Supervising: These Are the Rules
- Wear protective equipment.
- Seatbelts locked
- Controlled speed only
You must be around your child every time they use four-wheelers and make sure they are following the rules above.
Through supervision, you can observe them and correct any inappropriate action.
To make safety more interesting, you can work with your child to construct your own rules and regulations for driving the four-wheeler, the specific time when they can drive, and other things that you can add too.
1. Don't carry passengers; one seat means one driver.
2. Don't show off, trying out stunts and driving recklessly.
3. Improve visibility with reflectors and flags.
4. Avoid roads. ATVs' tires aren't built to withstand paved roads, plus it's unsafe.
And before you start, be sure and check the manufacturer's specific safety rules in the model's manual.
As a parent, you must know the top speed that your child will be using while on the four-wheeler. If your four-wheeler has a speed adjuster you can set the top speed to what you like.
If your child is only starting and just 3 to 10 years old, you can set the speed between 2.5 mph to 5 mph. You should start slow first and let them get used to the four-wheeler. As your child progresses, you can also increase the speed a little bit, but still within the speed of 2.5 to 5 mph. By enforcing this speed limit you are promoting safety.

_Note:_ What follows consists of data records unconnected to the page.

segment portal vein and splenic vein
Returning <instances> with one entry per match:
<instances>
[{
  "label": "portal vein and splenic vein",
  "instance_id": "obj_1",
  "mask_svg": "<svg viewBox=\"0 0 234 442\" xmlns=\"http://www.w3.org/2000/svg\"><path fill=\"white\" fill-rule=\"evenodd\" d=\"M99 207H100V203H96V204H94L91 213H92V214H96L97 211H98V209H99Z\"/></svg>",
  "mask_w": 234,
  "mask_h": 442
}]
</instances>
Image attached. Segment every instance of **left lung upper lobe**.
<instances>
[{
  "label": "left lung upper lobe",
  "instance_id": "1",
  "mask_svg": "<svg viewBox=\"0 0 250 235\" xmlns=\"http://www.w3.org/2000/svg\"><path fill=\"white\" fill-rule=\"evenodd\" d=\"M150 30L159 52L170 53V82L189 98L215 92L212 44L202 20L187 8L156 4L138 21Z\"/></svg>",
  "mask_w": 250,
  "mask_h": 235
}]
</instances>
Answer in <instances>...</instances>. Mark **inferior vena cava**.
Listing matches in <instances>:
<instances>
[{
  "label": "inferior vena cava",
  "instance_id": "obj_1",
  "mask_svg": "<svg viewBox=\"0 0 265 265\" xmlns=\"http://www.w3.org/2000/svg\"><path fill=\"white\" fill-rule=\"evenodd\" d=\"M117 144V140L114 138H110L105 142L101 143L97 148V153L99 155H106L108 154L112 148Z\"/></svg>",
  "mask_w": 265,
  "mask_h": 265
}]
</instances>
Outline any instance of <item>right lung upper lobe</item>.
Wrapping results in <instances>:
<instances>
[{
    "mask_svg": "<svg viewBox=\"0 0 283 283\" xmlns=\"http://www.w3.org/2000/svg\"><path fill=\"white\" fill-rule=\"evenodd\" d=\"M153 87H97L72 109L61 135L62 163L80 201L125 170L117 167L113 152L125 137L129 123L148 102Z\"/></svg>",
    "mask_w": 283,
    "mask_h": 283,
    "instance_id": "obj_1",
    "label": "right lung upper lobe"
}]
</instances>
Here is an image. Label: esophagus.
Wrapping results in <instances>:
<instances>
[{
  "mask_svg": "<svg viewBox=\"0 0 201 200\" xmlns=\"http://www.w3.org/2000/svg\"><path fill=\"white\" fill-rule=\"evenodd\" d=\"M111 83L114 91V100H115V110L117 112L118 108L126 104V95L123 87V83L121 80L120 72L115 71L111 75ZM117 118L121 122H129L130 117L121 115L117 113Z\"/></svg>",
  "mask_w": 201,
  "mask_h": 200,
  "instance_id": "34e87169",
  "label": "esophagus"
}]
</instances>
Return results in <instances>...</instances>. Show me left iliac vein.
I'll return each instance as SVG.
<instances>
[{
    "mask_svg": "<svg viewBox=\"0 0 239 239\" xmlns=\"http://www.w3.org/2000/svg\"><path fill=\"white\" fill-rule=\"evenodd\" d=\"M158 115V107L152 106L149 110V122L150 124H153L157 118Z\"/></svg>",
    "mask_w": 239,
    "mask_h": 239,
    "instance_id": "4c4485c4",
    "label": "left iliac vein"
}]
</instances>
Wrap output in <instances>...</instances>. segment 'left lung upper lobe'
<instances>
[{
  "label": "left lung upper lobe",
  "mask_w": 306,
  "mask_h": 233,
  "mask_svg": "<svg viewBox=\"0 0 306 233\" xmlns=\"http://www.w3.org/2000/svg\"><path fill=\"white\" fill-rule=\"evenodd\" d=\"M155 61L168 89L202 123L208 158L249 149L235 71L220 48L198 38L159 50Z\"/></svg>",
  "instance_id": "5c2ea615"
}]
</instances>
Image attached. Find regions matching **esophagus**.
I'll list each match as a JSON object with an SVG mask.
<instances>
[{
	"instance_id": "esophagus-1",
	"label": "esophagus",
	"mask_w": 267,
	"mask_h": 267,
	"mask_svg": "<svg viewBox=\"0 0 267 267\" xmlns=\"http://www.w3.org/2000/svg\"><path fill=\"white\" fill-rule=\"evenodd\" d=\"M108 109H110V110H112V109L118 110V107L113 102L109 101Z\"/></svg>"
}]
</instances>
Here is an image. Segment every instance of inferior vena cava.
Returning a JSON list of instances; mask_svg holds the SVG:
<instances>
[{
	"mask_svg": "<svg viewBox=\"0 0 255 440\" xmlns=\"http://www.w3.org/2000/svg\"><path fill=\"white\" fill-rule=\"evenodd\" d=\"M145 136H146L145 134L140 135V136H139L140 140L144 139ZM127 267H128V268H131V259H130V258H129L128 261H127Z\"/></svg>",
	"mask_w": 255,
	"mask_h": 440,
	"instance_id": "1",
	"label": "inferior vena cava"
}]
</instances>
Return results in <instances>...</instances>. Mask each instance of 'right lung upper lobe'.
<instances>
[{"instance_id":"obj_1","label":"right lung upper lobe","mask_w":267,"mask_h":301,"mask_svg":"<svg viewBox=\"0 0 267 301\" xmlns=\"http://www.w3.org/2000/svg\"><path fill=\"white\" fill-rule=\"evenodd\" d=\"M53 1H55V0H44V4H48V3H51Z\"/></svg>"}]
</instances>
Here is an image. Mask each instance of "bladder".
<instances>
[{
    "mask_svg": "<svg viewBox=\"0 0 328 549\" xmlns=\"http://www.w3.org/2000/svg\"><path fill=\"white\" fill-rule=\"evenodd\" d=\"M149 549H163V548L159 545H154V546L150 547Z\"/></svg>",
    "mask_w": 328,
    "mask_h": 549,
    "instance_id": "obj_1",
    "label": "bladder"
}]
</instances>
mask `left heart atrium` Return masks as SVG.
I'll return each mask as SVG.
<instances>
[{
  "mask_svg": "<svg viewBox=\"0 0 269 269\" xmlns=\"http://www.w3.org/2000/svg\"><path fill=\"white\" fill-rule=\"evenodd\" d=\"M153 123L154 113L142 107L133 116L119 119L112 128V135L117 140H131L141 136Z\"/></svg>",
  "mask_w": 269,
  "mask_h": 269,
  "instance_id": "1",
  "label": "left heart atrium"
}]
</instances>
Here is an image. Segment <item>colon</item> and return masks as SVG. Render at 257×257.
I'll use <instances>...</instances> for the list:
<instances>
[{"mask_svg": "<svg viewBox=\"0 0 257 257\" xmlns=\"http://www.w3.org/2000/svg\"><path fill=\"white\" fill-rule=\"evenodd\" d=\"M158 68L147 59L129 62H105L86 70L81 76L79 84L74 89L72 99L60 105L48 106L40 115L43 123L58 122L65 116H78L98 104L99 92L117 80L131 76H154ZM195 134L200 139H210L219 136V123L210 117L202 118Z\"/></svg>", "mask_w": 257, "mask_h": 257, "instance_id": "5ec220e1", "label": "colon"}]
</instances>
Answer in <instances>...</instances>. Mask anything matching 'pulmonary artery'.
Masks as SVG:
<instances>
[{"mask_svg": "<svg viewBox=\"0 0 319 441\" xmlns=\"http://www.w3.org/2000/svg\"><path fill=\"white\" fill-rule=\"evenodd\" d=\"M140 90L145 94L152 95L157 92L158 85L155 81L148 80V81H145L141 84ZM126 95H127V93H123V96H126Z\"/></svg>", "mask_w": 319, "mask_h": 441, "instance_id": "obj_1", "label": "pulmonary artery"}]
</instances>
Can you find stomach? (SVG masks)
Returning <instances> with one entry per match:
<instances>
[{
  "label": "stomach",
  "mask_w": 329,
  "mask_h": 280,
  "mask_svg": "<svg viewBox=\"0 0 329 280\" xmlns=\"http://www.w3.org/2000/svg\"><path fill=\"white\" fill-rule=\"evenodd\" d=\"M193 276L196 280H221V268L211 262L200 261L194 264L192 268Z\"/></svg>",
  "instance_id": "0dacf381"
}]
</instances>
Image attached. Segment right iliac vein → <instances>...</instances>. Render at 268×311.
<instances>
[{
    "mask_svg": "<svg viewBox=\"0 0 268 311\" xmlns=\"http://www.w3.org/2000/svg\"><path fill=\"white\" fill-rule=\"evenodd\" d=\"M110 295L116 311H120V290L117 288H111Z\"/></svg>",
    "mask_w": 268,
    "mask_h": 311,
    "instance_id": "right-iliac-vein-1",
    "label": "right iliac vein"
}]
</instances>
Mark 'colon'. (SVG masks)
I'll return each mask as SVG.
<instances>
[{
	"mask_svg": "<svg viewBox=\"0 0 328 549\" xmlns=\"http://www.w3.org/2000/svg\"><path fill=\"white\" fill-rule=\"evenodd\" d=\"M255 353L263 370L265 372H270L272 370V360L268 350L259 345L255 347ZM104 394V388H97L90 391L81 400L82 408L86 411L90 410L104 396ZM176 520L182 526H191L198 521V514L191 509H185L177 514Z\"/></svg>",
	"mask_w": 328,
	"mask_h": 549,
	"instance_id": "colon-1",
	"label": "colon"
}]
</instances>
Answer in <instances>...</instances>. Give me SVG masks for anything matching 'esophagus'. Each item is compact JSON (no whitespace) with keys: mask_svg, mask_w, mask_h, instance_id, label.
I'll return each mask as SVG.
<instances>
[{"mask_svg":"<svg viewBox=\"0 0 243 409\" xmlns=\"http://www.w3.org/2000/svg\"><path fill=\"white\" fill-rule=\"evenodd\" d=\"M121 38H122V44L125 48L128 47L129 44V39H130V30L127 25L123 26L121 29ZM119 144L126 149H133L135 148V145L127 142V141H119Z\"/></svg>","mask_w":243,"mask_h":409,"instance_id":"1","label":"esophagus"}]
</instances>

That you have bought your child a four-wheeler does not mean that they are in control of the vehicle; you are. You must enforce responsible driving for the kid, by correcting every inappropriate or unsafe action. You must also control the speed so it is suitable for your kid’s age. Anything can happen, and you should be there to enforce parental control when needed. And when things are going well, lay off a little bit, while letting your child know that you are still watching.
This content is accurate and true to the best of the author’s knowledge and is not meant to substitute for formal and individualized advice from a qualified professional.